Work instruction:
Retype only the lines at the head of the records, first through the one with "[00:00.000]", exactly as written.

Provided records:

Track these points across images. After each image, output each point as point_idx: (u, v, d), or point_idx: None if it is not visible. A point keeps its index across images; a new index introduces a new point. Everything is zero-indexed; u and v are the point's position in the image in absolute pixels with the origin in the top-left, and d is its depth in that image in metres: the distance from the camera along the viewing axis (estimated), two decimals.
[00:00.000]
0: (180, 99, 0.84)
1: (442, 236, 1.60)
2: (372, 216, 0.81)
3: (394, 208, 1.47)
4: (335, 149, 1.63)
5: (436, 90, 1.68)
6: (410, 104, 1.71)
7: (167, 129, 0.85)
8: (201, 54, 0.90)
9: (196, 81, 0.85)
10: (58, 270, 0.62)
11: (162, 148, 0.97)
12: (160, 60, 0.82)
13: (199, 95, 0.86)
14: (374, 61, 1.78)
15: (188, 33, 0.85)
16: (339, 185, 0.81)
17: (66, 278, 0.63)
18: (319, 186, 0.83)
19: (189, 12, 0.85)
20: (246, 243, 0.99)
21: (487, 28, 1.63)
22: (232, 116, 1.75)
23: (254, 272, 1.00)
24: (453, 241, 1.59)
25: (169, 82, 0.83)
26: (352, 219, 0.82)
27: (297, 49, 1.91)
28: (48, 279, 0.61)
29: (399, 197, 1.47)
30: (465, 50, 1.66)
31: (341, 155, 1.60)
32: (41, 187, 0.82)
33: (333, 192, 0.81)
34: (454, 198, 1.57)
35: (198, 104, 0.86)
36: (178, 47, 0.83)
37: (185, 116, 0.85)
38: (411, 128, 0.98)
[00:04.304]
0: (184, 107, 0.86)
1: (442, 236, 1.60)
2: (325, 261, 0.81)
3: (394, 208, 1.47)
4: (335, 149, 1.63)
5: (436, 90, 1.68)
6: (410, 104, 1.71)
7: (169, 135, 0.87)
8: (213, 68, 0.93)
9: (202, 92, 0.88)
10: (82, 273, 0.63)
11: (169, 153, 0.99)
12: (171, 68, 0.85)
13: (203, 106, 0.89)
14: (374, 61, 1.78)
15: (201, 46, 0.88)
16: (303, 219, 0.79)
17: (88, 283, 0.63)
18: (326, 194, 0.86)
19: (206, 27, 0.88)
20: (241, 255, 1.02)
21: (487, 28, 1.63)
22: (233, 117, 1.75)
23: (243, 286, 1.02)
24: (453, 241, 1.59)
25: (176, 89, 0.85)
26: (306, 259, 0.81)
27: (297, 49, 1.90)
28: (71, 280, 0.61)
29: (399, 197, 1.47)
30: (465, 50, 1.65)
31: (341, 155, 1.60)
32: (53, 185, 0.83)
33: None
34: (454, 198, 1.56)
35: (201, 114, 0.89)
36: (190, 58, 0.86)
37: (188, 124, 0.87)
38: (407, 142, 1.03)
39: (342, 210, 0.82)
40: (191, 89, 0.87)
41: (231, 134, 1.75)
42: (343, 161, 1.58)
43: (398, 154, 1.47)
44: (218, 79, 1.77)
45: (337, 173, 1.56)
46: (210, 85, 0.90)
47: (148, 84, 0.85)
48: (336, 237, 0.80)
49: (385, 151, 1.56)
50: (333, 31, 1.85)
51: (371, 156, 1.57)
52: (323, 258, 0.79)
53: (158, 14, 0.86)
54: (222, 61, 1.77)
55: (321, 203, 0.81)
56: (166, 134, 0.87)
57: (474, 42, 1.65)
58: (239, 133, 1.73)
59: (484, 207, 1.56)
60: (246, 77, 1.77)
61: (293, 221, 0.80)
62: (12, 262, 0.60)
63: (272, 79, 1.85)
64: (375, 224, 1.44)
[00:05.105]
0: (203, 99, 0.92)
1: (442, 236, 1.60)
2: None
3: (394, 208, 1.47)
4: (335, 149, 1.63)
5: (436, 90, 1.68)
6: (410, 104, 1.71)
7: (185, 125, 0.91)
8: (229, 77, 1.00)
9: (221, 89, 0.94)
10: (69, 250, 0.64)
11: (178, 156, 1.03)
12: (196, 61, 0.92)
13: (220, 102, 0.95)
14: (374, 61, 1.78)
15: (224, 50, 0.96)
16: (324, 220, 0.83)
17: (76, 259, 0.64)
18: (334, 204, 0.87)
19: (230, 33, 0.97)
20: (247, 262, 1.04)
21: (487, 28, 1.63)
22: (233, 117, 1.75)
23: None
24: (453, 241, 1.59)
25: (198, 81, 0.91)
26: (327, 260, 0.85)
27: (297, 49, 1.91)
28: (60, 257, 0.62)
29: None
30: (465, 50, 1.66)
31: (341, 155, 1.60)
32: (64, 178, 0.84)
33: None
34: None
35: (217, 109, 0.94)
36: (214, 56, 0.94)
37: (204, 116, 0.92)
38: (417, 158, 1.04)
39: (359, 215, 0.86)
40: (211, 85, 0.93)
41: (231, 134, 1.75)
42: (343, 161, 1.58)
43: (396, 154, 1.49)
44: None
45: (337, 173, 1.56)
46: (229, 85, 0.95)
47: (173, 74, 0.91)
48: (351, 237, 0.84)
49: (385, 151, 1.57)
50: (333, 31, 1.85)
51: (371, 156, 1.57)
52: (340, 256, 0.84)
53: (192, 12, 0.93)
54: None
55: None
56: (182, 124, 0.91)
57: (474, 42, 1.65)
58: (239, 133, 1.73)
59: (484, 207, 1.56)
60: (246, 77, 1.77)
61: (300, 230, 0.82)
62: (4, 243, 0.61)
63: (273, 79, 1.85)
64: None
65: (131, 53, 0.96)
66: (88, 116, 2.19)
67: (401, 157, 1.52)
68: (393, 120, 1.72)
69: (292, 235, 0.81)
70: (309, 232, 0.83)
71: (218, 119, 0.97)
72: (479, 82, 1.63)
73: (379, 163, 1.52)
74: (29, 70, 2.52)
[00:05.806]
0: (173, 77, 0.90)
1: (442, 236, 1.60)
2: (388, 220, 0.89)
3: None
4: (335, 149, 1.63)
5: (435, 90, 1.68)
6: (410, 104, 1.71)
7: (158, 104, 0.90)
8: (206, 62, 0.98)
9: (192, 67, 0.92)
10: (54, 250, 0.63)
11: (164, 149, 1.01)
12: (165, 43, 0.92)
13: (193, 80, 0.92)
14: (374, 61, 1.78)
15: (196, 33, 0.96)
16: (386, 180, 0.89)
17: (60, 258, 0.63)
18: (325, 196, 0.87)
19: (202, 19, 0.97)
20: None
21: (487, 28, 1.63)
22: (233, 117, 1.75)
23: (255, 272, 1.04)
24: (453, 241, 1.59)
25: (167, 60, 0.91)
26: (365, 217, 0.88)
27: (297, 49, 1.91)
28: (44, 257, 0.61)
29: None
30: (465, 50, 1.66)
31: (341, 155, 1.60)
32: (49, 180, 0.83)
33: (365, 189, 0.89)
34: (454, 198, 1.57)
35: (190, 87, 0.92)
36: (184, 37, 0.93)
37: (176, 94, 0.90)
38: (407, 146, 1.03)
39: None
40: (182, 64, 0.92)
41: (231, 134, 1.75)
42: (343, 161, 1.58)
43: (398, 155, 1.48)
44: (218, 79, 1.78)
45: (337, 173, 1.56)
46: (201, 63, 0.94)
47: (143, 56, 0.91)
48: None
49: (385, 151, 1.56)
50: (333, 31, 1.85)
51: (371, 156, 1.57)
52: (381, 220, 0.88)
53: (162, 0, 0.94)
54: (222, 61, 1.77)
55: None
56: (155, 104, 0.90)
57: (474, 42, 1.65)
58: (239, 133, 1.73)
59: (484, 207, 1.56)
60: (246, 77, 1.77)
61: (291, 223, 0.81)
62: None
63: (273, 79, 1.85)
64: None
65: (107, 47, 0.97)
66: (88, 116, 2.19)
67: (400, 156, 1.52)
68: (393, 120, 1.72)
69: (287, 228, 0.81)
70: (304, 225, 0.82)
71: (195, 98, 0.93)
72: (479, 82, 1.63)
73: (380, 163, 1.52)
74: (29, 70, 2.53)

Solution for this task:
Track these points across images. After each image, output each point as point_idx: (u, v, d), or point_idx: None if it is not visible. A point keeps its index across images; a new index introduces a new point. Everything is zero-indexed; u and v are the point's position in the image in absolute pixels with the origin in the top-left, and d is its depth in that image in metres: the distance from the camera along the viewing axis (estimated), two decimals.
[00:00.000]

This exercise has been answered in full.